Judge Russell Engebretson once ruled a vast and sprawling empire, but was laid low by a Balrog and an unlucky roll of the dice.
In this exclusive interview with Chalmers Johnson, you will find out why the practice of empire building is, by no means, a thing of the past. As the United States continues to expand its military force around the globe, the consequences are being suffered by each and every one of us.
Blowback: The Costs and Consequences of American Empire, published just before the Twin Towers attack, was Chalmers Johnson's first published book in what would become the first volume of an inadvertent trilogy. The two books that followed were The Sorrows of Empire and Nemesis. The interview presented here, in essence, is an extremely condensed overview of the trilogy.
As Chalmers Johnson states at the beginning of the July 2007 interview, he is a retired 76-year-old former naval officer and University of California college professor who taught primarily East Asian politics. Between 1967 and 1973 he was a consultant for the Office of National Estimates for the Central Intelligence Agency.
Johnson, a self-described former cold war warrior, was deeply disenchanted with American foreign policy after his stint with the C.I.A. Although he found the work interesting, he says, "it contributed to my view that the United States did not have an intelligence service, that in fact the C.I.A. was the private army of the president, being used for highly dubious, invariably disastrous purposes in other people's countries—starting with the overthrow of the Iranian government in 1953 for the sake of the British Petroleum Company." He continues by summarizing in a few terse paragraphs the sordid business of how the elected prime minister of Iran was deposed with a helping hand from the Eisenhower administration.
After visiting Okinawa and studying the societal problems created by the military base there—17,000 Marines in a crowded Japanese population of about 200,000—Johnson's view of the cold war changed. He saw it as a cover for imperialism in which America stepped into the shoes of the British, beginning in 1946 when they told Truman they could no longer maintain their position in Greece. Consequently, the U.S. began to assume that role in a "sort of seamless transfer of power among English speaking imperialists."
The last two chapters (out of five) are "Things That Can't Go On Forever, Don't" and "The Imperial Presidency." They are especially alarming if one agrees with Chalmer Johnson's diagnosis of 21st century America. On one hand, we have a president who is literally unaccountable to the rule of law thanks to "signing statements" and a weak-willed congress, and on the other hand a nation being eaten alive by the military-industrial complex (over 700 U.S. military bases worldwide and more money spent on the military than all other nations in the world combined). He finishes with the chilling admonition that despite the jobs and economic growth generated by building nuclear weapons and armaments, militarism and imperialism is a suicide pact. It is the way empires end. He says, "I've had a more favorable reaction to Nemesis than to my other two [books], which I'd like to think is because it is a better book—but I'm not sure of that. I think the public is scared to death. They actually know we are in terrible trouble. We're headed toward a cliff, and they don't know what to do about it."

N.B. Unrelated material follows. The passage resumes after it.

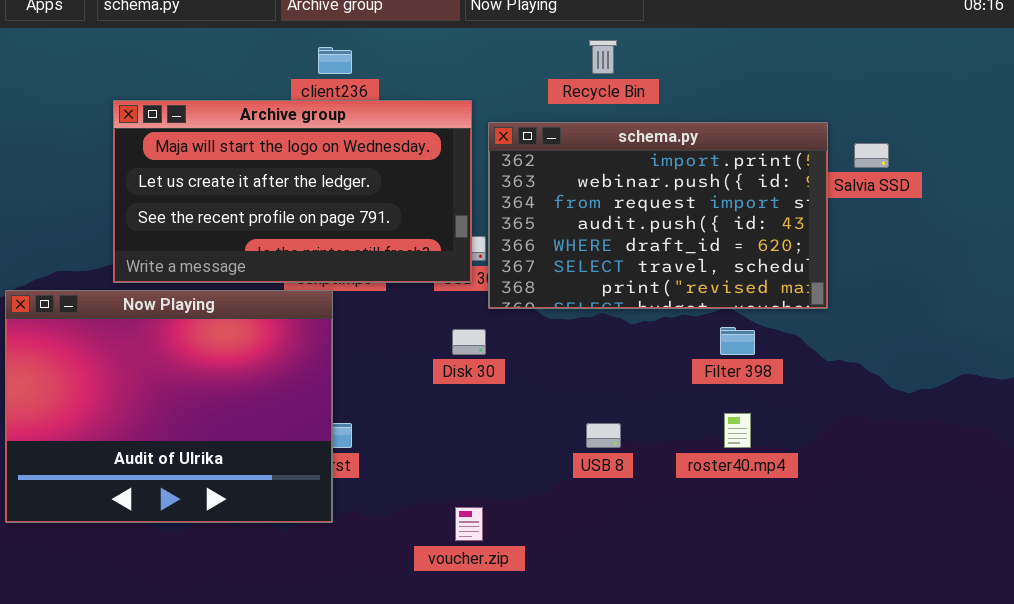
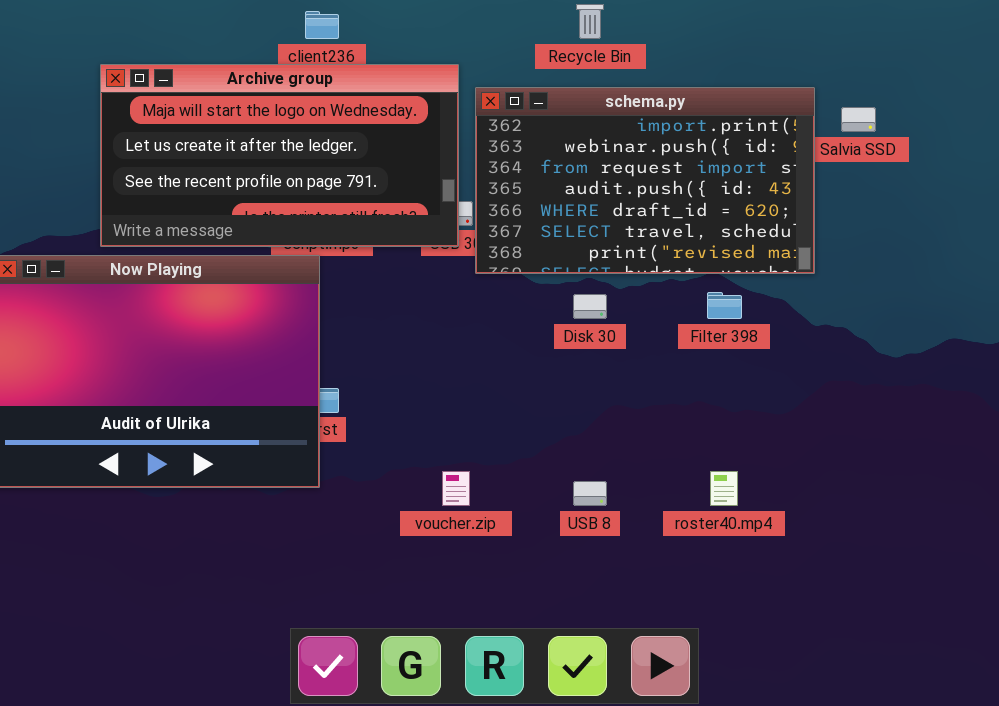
Disk 30: [452,329,486,355] -> [573,294,607,319], moved
roster40.mp4: [724,413,751,448] -> [710,471,738,506], moved
USB 8: [586,423,621,448] -> [573,481,607,506], moved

It's a mighty stretch to call this DVD a documentary at all. The whole film is shot with a fixed, single video camera in what appears to be Mr. Johnson's tastefully decorated living room, in which he perches on the end of a couch and delivers his point-of-view on the American empire for 52 minutes. In fact, Speaking Freely is to the documentary what a whiskey neat is to a foo-foo mixed drink with a little umbrella. No offense to Daiquiri lovers, but sometimes a stiff shot straight from the bottle is the appropriate choice. It's an unadorned presentation, but perhaps more brutally effective in its starkness than a handsomely mounted documentary might prove to be.
There's little to say about picture quality, which is soft and rather grainy, but adequate for an interview. Most importantly, the sound is clear with a consistent volume throughout. The only extra worth mention is a two page biography. There are no featurettes or additional commentaries.
Chalmer Johnson's thoroughly researched and heavily annotated writings are difficult to refute. The DVD is absolutely worth a rental as an introduction to his written works and a brief overview of his political philosophy.